HHS releases “New Success Story Report: Health Information Technology Strengthens Care in Rural Communities” a new report emphasizing how health information technology can improve healthcare in rural areas. Approximately 65 million Americans live in communities with shortages of primary care providers and nearly 50 million of those Americans live in rural areas.

The report examines how the Columbia Basin Health Association (CBHA) in Othello Washington operates. CBHA provides 25,000 patients in Central Washington with access to a variety of medical, dental, prescription, and other services. CBHA was one of the first health centers in the U.S. to fully transition from paper-based charts to an electronic health record system.

Diabetes is more common among rural residents than urban residents and also the percentage of diabetes patients who received all three recommended exams for diabetes is lower for patients in rural areas than in metropolitan areas.

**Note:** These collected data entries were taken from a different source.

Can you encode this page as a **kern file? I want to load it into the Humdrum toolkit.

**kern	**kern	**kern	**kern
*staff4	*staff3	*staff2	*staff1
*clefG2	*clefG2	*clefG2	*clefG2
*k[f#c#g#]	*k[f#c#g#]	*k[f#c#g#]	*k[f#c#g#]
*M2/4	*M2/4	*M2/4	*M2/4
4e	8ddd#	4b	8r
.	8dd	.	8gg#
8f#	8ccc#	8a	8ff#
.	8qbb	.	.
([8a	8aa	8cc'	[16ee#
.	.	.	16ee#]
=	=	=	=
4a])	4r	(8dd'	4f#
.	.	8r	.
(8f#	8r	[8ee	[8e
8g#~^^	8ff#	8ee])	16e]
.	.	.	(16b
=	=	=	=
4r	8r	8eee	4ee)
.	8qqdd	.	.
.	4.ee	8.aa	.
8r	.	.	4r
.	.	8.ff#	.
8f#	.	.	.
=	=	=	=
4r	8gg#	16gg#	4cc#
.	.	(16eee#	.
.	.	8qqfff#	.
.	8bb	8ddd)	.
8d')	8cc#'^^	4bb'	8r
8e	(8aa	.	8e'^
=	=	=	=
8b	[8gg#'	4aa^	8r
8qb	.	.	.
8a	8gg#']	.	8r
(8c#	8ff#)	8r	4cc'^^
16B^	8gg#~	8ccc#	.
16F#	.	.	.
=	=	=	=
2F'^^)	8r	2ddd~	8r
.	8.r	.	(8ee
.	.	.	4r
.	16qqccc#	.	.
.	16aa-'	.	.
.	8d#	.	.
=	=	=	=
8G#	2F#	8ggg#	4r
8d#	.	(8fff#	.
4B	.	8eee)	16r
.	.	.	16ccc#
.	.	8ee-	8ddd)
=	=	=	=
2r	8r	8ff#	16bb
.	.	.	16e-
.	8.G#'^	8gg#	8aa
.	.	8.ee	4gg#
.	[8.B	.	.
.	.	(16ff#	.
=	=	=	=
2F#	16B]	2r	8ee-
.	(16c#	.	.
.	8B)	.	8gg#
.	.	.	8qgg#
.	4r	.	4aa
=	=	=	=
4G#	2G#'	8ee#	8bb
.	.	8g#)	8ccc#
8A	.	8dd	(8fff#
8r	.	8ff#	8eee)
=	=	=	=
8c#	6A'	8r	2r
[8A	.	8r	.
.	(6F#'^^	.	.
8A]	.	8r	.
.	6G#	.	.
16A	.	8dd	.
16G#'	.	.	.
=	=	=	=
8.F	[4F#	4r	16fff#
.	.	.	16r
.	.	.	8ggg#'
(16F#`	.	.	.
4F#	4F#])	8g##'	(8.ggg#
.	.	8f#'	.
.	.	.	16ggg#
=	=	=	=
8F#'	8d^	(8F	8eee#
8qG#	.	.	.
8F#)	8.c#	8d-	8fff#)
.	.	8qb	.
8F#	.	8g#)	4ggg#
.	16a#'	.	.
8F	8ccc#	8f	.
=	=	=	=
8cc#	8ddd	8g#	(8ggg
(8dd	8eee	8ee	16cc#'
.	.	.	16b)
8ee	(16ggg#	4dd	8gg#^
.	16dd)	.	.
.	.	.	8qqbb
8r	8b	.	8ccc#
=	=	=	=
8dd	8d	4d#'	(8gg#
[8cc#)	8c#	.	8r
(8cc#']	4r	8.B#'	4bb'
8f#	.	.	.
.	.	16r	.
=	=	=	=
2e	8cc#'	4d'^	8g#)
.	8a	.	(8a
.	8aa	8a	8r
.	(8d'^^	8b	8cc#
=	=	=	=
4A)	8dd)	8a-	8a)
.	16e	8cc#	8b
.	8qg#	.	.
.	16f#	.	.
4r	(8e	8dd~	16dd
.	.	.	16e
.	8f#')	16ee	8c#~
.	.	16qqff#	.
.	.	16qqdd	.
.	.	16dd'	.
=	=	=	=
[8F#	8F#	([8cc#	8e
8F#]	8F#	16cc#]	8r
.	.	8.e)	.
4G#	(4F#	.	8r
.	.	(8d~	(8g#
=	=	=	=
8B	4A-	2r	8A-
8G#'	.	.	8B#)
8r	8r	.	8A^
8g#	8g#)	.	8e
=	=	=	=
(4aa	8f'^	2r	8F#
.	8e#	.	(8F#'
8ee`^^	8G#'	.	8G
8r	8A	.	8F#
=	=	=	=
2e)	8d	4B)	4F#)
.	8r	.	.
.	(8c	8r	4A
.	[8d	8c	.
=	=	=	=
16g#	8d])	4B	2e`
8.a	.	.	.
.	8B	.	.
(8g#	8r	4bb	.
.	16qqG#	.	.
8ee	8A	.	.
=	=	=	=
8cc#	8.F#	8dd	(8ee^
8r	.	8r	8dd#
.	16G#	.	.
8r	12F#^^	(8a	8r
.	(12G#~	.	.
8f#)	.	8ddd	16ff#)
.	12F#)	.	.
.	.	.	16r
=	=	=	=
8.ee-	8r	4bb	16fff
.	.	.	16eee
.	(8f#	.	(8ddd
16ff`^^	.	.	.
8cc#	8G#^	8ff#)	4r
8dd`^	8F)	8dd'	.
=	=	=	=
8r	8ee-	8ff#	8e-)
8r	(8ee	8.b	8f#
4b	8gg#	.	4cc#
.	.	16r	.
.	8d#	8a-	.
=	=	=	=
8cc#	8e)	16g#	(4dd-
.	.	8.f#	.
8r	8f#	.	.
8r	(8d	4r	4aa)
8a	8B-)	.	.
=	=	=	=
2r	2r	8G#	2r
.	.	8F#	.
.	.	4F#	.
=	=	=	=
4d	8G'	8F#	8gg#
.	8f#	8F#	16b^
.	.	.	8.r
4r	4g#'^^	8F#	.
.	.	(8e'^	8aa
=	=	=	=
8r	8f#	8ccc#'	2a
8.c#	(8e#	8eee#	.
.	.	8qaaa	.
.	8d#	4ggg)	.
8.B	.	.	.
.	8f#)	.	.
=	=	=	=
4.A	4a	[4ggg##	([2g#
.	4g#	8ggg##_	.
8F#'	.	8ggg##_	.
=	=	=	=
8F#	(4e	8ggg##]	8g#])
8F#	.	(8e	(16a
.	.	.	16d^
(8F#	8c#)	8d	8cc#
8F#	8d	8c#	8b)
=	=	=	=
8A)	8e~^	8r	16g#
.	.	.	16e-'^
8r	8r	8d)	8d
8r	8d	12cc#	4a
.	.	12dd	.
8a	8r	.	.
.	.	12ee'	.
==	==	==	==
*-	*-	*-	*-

CBHA reports that in January 2008, only 31 percent of patients had received a foot exam and only 37 percent had received an eye exam during the previous year. By June 2008, 86 percent of patients had received a foot exam and 63 percent had received an eye exam over the previous year.

CBHA used their EHR system to track 1, 302 diabetic patients and then monitored whether these patients received recommended exams. Feedback was provided back to the healthcare providers on their performance.

By using practice management software, CBHA has decreased no-shows for dental patient appointments by about 50 percent and has filled 200 percent of available appointment slots. This allows clinicians to see more patients and to provide timely care. CBHA now ranks above the 95th percentile nationally in total medical and dental team productivity as reported in the Bureau of Primary Health Care Uniform Data System. In addition, CBHA has partnered with the nearby Othello Community Hospital so that both organizations now have HIPAA compliant access to each other’s EHR systems.

The report addresses health insurance reform and the need for HIT to help especially in rural areas. For example, a recent study found that physicians spends an average of three hours a week dealing with health insurance bureaucracy and this is impacted even more in rural areas by the shortage of doctors. Health insurance reform plus the use of electronic health records would improve efficiency, quality, and access in underserved areas.

According to the report, health insurance reform would make significant investments in developing and reporting on quality issues, but to be effective, HIT is needed to collect, analyze, and report information on the quality of care measures across the healthcare delivery system. In addition, health insurance reform needs to invest in telehealth technologies as part of a continuum of health information technology to enable residents to have better access to the range of services that are accessible to them.